Marking each box with the number of tests planned in each vertical slice starts to draw a picture of the depth of coverage in each section (Figure 4).
Now a couple of things start to come together. You've got a quick way to assess coverage across the different features and compare it to your own assessment of risk and coverage, or compare between vertical slices for inconsistencies. Based on the observer’s knowledge about the vertical slices, questions that this chart might elicit include:
- Vertical C seems more risky to me than Vertical E, why does E have so much more coverage?
- Shouldn't C have more coverage?
- Why does Vertical D have so few Critical tests?
- How is it that Vertical B is almost all critical tests? Is there more risk there than we thought? Does the tester need additional coaching on the meaning of the different levels?
If time or resources are against you as testing progresses, it's easier to understand what kind of depth and breadth is being achieved and where tradeoffs might make sense.
- Do we feel okay if we only achieve Critical coverage for Vertical A? Should we look for additional resources to try to get some Important coverage too?
- Should we take time away from Vertical D, giving up "Good" and maybe some "Important" coverage to get more Critical coverage in one of the verticals that's running behind?
The chart doesn't answer these questions, but it puts you in a position to identify patterns and know to ask the questions.
Running tests in order of criticality helps ensure you get the most important things tested earliest in the cycle. Being able to see your coverage makes it easier to have discussions about risk and options when time or resources are in short supply. For our project, we were fortunate enough to be able to execute all three levels of testing across each operational area. We still got value from knowing which tests were blocked down the stretch (a few Critical ones, a few Important ones) to be able to speak intelligently about the risks still on the table and the coverage already achieved.
I enjoyed the way this approach let me talk about the test strategy, assess coverage goals, monitor test script creation and execution, and communicate with testers and stakeholders. I look forward to using the approach in the future to see how well it scales to larger projects.
About the Author
Rick Grey is an Associate Partner for software testing and test consulting at DeveloperTown, a venture development firm.
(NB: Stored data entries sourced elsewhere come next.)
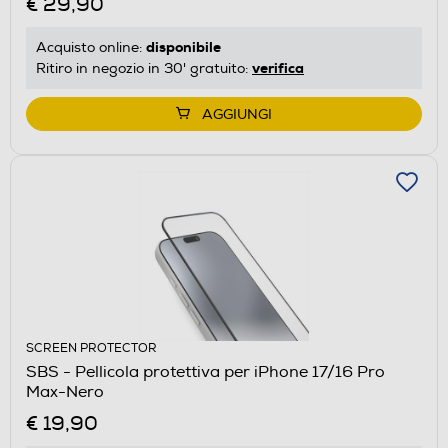
€ 29,90
disponibile
Acquisto online:
verifica
Ritiro in negozio in 30' gratuito:
AGGIUNGI
SCREEN PROTECTOR
SBS - Pellicola protettiva per iPhone 17/16 Pro
Max-Nero
€ 19,90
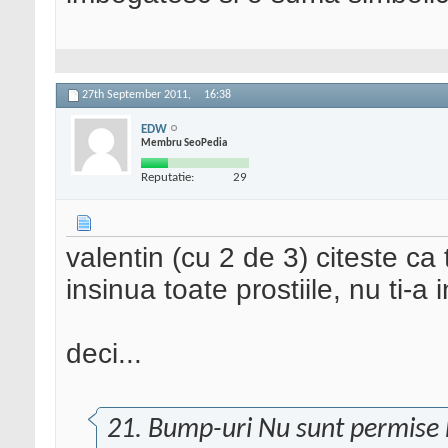
27th September 2011,
16:38
EDW
Membru SeoPedia
Reputatie:
29
valentin (cu 2 de 3) citeste ca
insinua toate prostiile, nu ti-a 
deci...
21. Bump-uri Nu sunt permise 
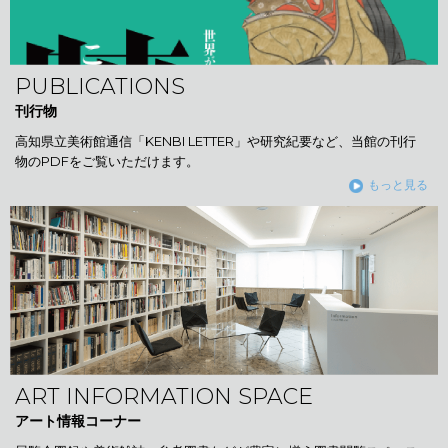
PUBLICATIONS
刊行物
高知県立美術館通信「KENBI LETTER」や研究紀要など、当館の刊行
物のPDFをご覧いただけます。
もっと見る
ART INFORMATION SPACE
アート情報コーナー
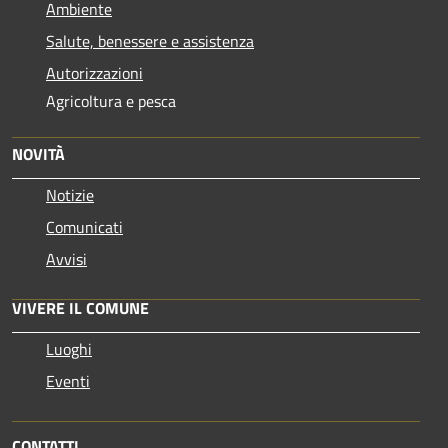
Ambiente
Salute, benessere e assistenza
Autorizzazioni
Agricoltura e pesca
NOVITÀ
Notizie
Comunicati
Avvisi
VIVERE IL COMUNE
Luoghi
Eventi
CONTATTI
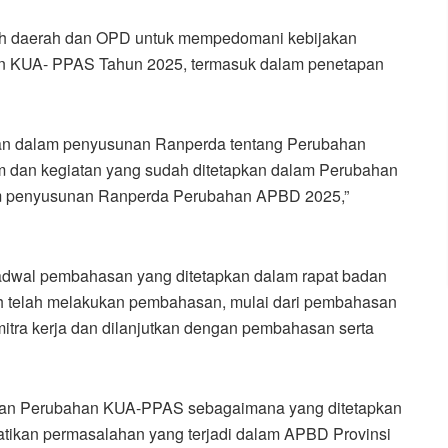
h daerah dan OPD untuk mempedomani kebijakan
an KUA- PPAS Tahun 2025, termasuk dalam penetapan
n dalam penyusunan Ranperda tentang Perubahan
 dan kegiatan yang sudah ditetapkan dalam Perubahan
alam penyusunan Ranperda Perubahan APBD 2025,”
adwal pembahasan yang ditetapkan dalam rapat badan
 telah melakukan pembahasan, mulai dari pembahasan
tra kerja dan dilanjutkan dengan pembahasan serta
tan Perubahan KUA-PPAS sebagaimana yang ditetapkan
ikan permasalahan yang terjadi dalam APBD Provinsi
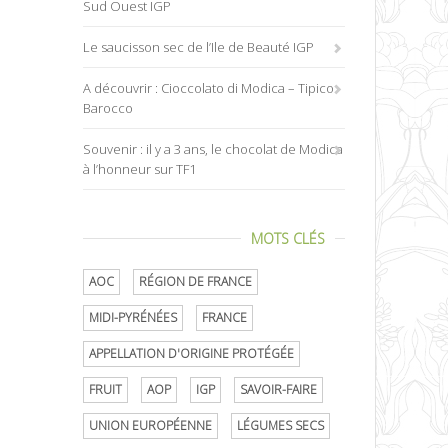
Sud Ouest IGP
Le saucisson sec de l’Ile de Beauté IGP
A découvrir : Cioccolato di Modica – Tipico
Barocco
Souvenir : il y a 3 ans, le chocolat de Modica
à l’honneur sur TF1
MOTS CLÉS
AOC
RÉGION DE FRANCE
MIDI-PYRÉNÉES
FRANCE
APPELLATION D'ORIGINE PROTÉGÉE
FRUIT
AOP
IGP
SAVOIR-FAIRE
UNION EUROPÉENNE
LÉGUMES SECS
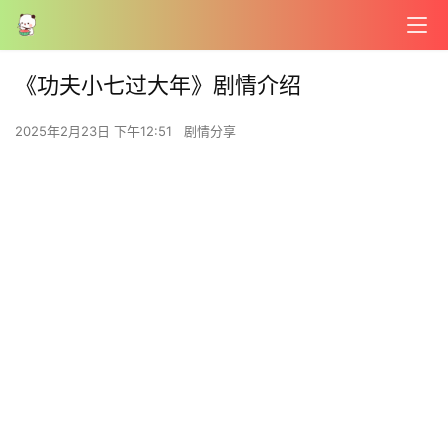
《功夫小七过大年》剧情介绍
2025年2月23日 下午12:51
剧情分享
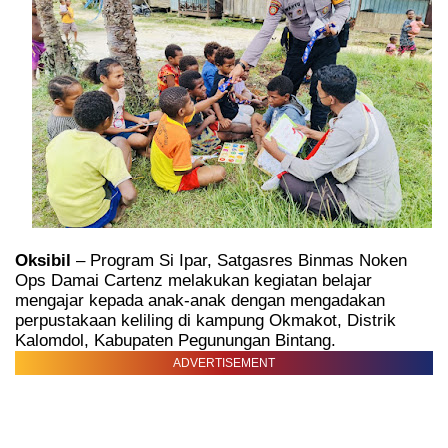
Oksibil
– Program Si Ipar, Satgasres Binmas Noken
Ops Damai Cartenz melakukan kegiatan belajar
mengajar kepada anak-anak dengan mengadakan
perpustakaan keliling di kampung Okmakot,
Distrik
Kalomdol, Kabupaten Pegunungan Bintang.
ADVERTISEMENT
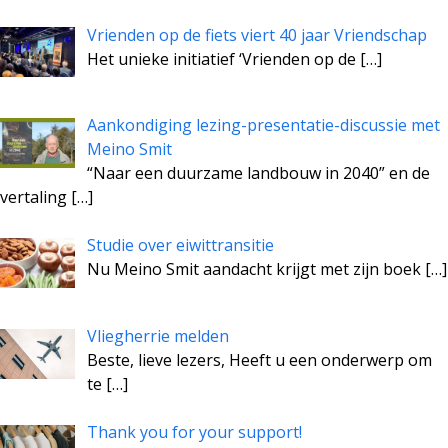
Vrienden op de fiets viert 40 jaar Vriendschap
Het unieke initiatief ‘Vrienden op de
[…]
Aankondiging lezing-presentatie-discussie met
Meino Smit
“Naar een duurzame landbouw in 2040” en de
vertaling
[…]
Studie over eiwittransitie
Nu Meino Smit aandacht krijgt met zijn boek
[…]
Vliegherrie melden
Beste, lieve lezers, Heeft u een onderwerp om
te
[…]
Thank you for your support!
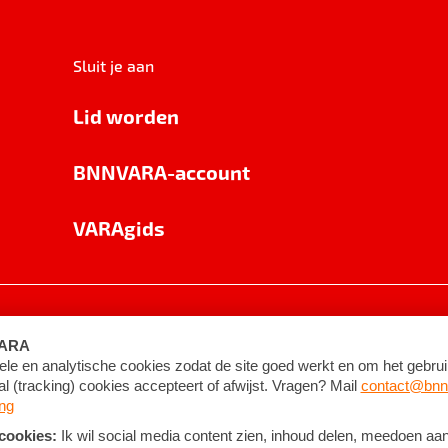
Sluit je aan
Lid worden
BNNVARA-account
VARAgids
voorwaarden
©
2026
BNNVARA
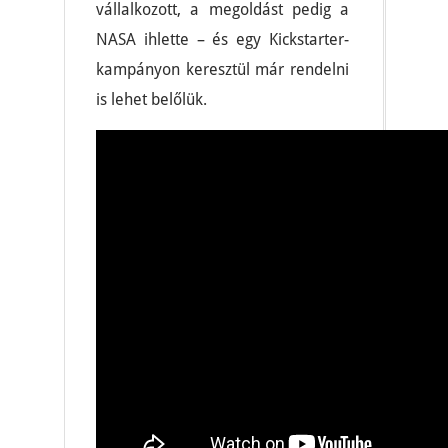
vállalkozott, a megoldást pedig a
NASA ihlette – és egy Kickstarter-
kampányon keresztül már rendelni
is lehet belőlük.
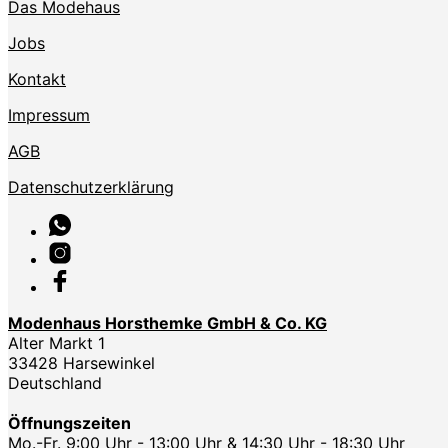
Das Modehaus
Jobs
Kontakt
Impressum
AGB
Datenschutzerklärung
Modenhaus Horsthemke GmbH & Co. KG
Alter Markt 1
33428 Harsewinkel
Deutschland
Öffnungszeiten
Mo.-Fr. 9:00 Uhr - 13:00 Uhr & 14:30 Uhr - 18:30 Uhr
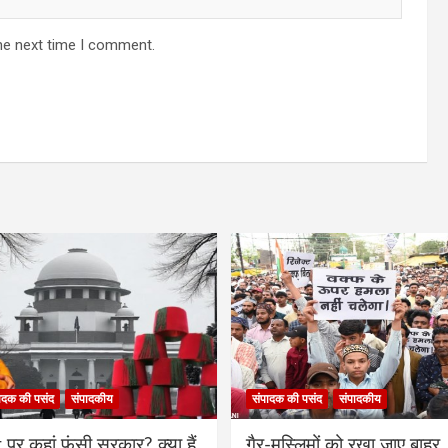
he next time I comment.
ादक की पसंद
संपादकीय
संपादक की पसंद
संपादकीय
र कहां फंसी सरकार? क्या हैं
गैर-मुस्लिमों को रखा जाए बाहर, 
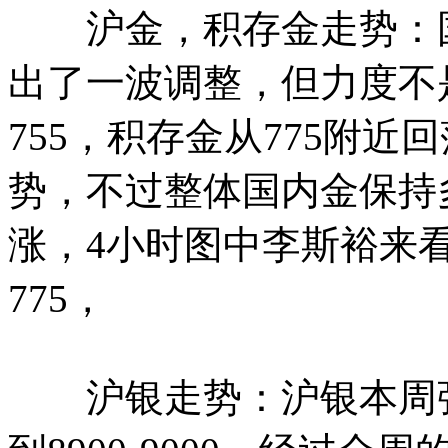
沪金，积存金走势：国
出了一波调整，但力度不
755，积存金从775附近
势，不过整体国内金保持
涨，4小时图中李斯裕来看
775，
沪银走势：沪银本周强调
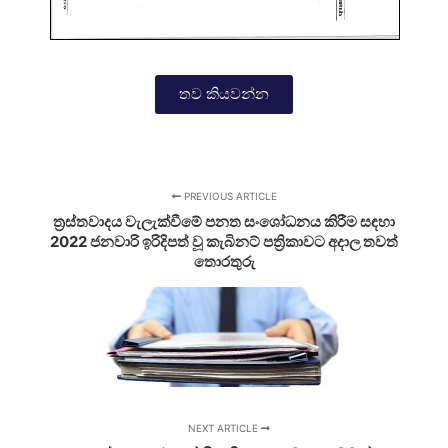
තව කියවන්න
PREVIOUS ARTICLE
ත්‍රස්තවාදය වැලැක්වීමේ පනත සංශෝධනය කිරීම සඳහා
2022 ජනවාරි ඉරිදිපත් වූ කැබිනට් පත්‍රිකාවට අදාල තවත්
තොරතුරු
NEXT ARTICLE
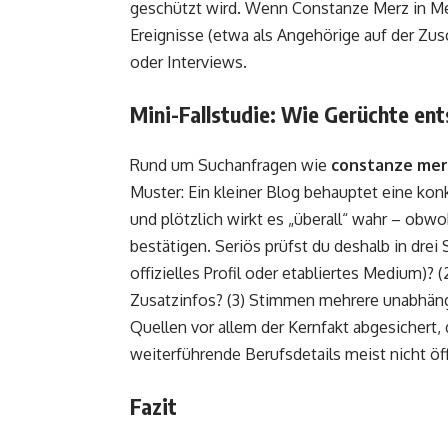
geschützt wird. Wenn Constanze Merz in Med
Ereignisse (etwa als Angehörige auf der Zusc
oder Interviews.
Mini-Fallstudie: Wie Gerüchte ent
Rund um Suchanfragen wie
constanze mer
Muster: Ein kleiner Blog behauptet eine konk
und plötzlich wirkt es „überall“ wahr – obwoh
bestätigen. Seriös prüfst du deshalb in drei S
offizielles Profil oder etabliertes Medium)? 
Zusatzinfos? (3) Stimmen mehrere unabhängi
Quellen vor allem der Kernfakt abgesichert
weiterführende Berufsdetails meist nicht öf
Fazit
He’s a seven year software testing veteran with eleven years of experience overall in software. He's a subscriber to the principles of the context-driven school of testing. You can reach him at firstname.lastname@example.org.
On communicating with the box drawing
The figures used for this article were created in Word with tables, and I think they’re (hopefully) good enough to get the concept across. During the project I tried creating the visual representation of this approach with Word and Excel. Word was cleaner, while Excel offered more ability to automate some special effects around coverage achieved.
But I found the most effective way to share this information with others was with a white board. Seeing the diagram take shape, seeing areas get shaded or marked to represent risk, and getting a more interactive experience really seemed to be the best way to help others understand the concept. In the future, I hope to be able to reserve a white board as a permanent home for the diagram, updating it as the project unfolds.